Option A
Solution
The four hierarchy related operations can be converted to asynchronous jobs. Just like all existing asynchronous jobs in Synapse, a user would start the job and receive a job ID. The client would then poll the job's status in a loop waiting for the job to complete.
An asynchronous worker would execute each job by updating all dependencies in a single transaction. A message for each dependency would be sent after the single transaction commits.
Concurrency & Consistency
Just like the current implementation, this option would require the use of locks to maintain consistency when the same hierarchy is changed concurrently by multiple threads. However, non-blocking locks could be used instead instead of blocking locks. This would involve the worker attempting to acquire a semaphore lock before executing the job. If the lock is not acquired, the message for the job would be returned to the queue for a future retry. The non-blocking locks are less resource intensive than the blocking locks used in the current implementation.
Migration
The asynchronous job manager will reject any job status change when a stack is in read-only mode. So if a long running job that is started before entering read-only mode, the job will fail shortly after read-only mode is set. The entire job would need to be run in a single transaction so that failure would trigger the rollback of the transaction.
User Experience
Users would be expected to start and wait for potentially long running jobs to finish.

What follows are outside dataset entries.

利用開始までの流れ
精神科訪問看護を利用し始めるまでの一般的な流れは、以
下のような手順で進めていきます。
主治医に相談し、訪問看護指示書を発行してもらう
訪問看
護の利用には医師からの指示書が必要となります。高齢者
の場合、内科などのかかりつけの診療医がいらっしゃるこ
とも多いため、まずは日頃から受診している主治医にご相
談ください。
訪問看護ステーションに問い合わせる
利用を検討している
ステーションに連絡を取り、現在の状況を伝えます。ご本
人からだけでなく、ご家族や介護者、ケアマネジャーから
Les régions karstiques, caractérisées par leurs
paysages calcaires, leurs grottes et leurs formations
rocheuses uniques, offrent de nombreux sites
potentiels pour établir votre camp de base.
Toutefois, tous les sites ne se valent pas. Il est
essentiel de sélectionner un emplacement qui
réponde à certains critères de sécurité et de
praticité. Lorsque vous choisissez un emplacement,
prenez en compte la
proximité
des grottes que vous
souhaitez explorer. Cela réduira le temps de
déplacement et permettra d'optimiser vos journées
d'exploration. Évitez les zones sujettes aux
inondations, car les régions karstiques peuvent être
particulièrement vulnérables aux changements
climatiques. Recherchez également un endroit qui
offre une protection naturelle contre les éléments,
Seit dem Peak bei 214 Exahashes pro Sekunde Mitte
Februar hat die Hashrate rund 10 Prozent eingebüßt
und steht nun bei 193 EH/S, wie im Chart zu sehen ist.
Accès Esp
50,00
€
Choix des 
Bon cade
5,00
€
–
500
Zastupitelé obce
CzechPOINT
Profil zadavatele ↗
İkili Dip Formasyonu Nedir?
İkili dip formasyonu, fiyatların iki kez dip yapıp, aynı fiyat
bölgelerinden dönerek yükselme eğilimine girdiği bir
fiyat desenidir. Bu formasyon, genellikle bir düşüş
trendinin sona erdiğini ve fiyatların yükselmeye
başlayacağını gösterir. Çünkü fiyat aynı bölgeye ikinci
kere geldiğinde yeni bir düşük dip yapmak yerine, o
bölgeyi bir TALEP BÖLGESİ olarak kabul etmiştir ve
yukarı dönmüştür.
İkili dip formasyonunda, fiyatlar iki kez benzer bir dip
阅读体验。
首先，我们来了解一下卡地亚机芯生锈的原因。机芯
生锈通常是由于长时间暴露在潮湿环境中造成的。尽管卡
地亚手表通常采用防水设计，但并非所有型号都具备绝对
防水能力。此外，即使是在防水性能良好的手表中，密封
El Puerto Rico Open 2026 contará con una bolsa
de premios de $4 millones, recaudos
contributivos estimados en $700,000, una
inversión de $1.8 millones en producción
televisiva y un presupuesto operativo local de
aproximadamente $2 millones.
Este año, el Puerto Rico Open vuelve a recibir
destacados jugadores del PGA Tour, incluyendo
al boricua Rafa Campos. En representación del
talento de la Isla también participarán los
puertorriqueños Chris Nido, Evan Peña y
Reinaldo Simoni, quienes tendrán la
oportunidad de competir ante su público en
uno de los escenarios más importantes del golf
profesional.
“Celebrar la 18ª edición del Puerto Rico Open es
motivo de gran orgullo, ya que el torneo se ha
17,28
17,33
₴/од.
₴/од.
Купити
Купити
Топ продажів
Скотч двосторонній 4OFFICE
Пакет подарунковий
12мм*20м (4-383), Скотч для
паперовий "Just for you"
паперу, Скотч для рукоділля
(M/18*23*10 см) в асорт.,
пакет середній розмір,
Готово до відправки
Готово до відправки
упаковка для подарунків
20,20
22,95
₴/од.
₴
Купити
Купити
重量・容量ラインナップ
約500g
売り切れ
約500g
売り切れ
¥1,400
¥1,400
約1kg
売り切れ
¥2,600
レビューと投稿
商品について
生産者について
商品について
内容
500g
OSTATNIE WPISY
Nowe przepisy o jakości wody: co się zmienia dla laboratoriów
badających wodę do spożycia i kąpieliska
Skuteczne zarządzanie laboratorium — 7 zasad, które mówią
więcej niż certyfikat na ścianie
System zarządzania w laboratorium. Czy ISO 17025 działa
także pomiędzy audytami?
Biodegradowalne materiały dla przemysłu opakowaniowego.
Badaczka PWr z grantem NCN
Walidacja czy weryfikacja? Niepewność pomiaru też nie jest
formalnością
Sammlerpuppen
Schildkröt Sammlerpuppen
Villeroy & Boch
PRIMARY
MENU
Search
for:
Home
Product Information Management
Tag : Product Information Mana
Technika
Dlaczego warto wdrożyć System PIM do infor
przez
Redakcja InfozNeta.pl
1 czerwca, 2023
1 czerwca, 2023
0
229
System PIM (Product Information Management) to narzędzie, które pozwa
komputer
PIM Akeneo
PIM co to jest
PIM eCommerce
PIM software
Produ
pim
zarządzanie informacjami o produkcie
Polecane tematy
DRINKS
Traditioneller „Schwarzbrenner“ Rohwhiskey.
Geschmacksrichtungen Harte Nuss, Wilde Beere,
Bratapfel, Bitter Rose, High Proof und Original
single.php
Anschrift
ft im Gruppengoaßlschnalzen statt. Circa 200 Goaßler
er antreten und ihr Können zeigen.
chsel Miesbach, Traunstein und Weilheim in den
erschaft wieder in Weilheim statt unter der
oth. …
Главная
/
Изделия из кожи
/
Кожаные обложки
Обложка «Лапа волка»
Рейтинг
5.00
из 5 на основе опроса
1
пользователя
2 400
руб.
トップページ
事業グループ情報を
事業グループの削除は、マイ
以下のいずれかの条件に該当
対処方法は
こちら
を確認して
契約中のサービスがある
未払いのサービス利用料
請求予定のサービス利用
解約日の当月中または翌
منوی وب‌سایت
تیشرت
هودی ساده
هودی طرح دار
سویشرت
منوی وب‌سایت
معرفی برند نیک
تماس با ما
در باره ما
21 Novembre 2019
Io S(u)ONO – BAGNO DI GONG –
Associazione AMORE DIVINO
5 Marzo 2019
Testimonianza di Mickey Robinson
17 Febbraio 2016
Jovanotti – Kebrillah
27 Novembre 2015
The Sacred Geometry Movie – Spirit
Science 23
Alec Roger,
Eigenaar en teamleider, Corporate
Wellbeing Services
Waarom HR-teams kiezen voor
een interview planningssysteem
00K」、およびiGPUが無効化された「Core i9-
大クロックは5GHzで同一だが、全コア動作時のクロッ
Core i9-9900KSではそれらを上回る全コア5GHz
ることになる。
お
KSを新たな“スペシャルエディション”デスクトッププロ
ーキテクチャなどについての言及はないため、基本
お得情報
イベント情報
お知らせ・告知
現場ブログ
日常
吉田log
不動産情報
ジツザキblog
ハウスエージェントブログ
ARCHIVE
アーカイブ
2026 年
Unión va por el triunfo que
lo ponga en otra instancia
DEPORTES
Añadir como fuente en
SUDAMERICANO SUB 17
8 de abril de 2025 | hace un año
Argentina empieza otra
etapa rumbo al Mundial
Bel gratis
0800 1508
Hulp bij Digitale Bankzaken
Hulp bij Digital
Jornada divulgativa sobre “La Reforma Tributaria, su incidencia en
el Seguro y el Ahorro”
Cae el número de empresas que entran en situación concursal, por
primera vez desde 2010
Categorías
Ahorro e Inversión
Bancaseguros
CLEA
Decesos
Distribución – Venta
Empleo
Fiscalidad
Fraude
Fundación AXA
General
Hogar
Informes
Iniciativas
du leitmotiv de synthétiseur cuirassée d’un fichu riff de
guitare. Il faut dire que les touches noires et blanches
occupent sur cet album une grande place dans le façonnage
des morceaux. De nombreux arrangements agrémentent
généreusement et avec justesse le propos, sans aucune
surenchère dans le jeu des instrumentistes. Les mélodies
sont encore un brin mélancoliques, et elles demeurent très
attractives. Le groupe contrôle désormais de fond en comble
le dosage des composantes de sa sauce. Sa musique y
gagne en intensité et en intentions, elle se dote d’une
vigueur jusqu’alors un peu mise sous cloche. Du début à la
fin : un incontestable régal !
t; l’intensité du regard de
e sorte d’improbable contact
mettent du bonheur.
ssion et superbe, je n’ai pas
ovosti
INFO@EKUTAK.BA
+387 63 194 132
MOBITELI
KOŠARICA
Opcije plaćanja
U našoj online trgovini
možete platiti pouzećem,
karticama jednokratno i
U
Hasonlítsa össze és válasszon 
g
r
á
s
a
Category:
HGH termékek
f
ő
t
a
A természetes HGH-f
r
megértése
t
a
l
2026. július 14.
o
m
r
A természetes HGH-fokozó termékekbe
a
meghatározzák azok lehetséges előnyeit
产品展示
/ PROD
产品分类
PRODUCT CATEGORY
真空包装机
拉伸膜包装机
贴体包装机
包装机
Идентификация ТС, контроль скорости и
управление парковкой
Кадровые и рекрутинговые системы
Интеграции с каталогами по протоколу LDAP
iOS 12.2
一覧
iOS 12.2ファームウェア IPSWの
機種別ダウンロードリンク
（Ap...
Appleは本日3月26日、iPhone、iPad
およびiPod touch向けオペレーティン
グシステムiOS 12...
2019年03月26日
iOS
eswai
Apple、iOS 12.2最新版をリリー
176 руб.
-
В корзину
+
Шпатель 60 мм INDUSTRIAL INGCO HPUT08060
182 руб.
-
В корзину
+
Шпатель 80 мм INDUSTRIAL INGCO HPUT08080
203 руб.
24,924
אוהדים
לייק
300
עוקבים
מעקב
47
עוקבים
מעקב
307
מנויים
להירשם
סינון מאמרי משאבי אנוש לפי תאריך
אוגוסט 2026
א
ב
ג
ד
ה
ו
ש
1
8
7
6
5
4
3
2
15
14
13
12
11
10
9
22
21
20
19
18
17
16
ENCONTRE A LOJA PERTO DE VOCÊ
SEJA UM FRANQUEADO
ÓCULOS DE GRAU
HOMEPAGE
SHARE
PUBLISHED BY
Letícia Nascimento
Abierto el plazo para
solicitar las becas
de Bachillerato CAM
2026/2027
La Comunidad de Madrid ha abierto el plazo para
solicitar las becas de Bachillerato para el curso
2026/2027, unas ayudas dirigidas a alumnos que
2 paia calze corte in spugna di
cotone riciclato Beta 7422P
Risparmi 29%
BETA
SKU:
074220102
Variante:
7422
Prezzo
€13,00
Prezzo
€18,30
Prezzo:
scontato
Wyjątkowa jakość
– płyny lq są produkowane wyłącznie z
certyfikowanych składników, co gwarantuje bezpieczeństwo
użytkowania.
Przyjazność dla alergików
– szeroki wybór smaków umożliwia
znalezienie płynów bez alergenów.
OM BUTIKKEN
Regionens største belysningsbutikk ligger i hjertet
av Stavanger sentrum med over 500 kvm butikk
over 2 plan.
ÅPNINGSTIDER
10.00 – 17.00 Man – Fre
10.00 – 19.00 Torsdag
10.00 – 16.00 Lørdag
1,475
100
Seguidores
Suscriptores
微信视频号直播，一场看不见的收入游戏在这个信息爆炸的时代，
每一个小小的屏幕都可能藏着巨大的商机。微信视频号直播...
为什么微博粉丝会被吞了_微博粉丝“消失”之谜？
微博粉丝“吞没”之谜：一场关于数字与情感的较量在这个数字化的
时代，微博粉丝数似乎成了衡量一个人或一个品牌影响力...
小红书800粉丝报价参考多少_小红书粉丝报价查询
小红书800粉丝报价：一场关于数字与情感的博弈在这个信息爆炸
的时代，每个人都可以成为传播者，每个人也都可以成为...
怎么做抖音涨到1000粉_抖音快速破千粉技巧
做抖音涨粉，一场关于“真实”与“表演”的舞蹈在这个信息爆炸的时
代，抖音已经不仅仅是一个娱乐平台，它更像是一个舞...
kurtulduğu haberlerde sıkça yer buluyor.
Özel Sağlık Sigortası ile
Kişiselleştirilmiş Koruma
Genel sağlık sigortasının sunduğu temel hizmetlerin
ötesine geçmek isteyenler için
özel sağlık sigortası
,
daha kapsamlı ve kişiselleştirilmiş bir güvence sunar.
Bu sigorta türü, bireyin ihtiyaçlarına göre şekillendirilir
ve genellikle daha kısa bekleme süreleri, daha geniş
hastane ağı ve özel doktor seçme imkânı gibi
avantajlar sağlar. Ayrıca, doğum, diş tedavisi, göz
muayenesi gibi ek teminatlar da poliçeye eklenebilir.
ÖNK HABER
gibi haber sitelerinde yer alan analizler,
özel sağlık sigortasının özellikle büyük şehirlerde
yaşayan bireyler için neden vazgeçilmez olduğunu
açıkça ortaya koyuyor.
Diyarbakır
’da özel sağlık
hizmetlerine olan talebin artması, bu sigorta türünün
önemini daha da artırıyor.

This is an improvement over the current behavior but users may not want wait around for 20+ minutes for their operations to complete. The option would retain the all-or-none user experience of the existing implementation.
Problems with this Option
- This option would require a breaking API change. All clients would need to updated to use the asynchronous jobs. The existing synchronous calls would need to be removed.
- The entire operation would need to be run in a single database transaction that could span a long period of time.
- Jobs started immediately before before setting the stack to read-only mode will result in job failure.